Challenging Word of the Week (May 8, 2023)

Greetings and salutations, fellow word lovers! It's Monday, so that means it's time for another Challenging Word of the Week! I meant to do this earlier in the day, but work ate my lunch today, so that's why I'm not getting around to this until well after 5 pm!

Anyhoo, this week's word is defalcation. If you're not already familiar with it, take a guess as to what it means. Does defalcation mean:

A) To default on a loan

B) To return a recently purchased item for a specious or spurious reason

C) To misappropriate money

Before I reveal the meaning of this week's word, I'd like to take a brief pause and remind you that these challenging words come to you from the Butter Lamb Reference Library and the book, 2000 Most Challenging and Obscure Words, by Norman W. Schur. 

So, without further delay, here is the answer to this week's challenging word: is C) to misappropriate money.

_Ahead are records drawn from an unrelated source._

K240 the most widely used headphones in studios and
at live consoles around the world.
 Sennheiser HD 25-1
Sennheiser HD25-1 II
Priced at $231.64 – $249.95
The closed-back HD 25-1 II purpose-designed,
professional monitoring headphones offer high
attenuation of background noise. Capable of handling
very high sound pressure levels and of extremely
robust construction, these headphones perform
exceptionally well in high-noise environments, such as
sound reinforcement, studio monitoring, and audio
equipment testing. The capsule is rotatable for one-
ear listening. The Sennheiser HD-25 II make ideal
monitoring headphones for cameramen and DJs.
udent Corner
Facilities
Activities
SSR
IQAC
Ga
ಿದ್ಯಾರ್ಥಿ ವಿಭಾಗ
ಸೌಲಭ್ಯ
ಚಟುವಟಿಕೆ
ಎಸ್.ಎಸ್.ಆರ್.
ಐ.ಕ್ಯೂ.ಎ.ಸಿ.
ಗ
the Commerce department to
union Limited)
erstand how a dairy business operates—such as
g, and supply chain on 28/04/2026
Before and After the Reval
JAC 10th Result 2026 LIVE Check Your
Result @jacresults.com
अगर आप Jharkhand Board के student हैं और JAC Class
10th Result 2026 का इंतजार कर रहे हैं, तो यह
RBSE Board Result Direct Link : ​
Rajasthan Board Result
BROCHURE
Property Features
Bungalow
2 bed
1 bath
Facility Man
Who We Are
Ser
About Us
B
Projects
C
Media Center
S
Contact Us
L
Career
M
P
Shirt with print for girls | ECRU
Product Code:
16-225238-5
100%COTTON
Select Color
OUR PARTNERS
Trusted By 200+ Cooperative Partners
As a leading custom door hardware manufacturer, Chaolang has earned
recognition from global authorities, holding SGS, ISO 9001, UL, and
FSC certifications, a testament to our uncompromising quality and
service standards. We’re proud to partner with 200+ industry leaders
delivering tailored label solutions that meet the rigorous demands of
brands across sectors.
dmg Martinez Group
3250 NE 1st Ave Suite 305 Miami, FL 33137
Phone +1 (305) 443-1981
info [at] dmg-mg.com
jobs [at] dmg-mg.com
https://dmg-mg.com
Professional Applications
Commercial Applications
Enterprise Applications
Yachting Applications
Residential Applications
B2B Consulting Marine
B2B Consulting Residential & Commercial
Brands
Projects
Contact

Here's how our buddy Mr. Schur explains it.

Defalcation (pronounced dee fal KAY shun) is a noun [that means] misappropriation of money or property by a person holding it in a fiduciary capacity, like a trustee, guardian, public official, or corporate officer. It comes from Middle Latin defalcatio (taking away), based on Latin defalcatus, past participle of defalcare (to cut off). Falx is Latin for "scythe" and its stem, falc-, is the source of our word falcate, meaning "curved," like a scythe or sickle. Scythes cut things off, so defalcators, in their evil way. It's bad enough to steal a stranger's money; defalcation from a trusting soul is worse. A guardian found guilty of defalcation would surely be removed and should go to jail. 

Mr. Schur goes on:

The noun peculation (pek vuh LAY shun) covers a wider area, being applicable to any case of embezzlement. though, like defalcation, it can be applied to misappropriation of public funds, or, more narrowly, to money or property entrusted to one's care. A mayor's peculation of public funds would drive him out of office. Both defalcation and peculation amount to dipping into the till. Peculation and its verb peculate  (PEK yuh late) are from the Latin noun peculatus, based on the past participle of the verb peculari (to embezzle), literally to "make public funds private," (i.e., make them one's own- case of illegal "privatization." In this peculiar case, privatization really amounts to what the American market calls "going public."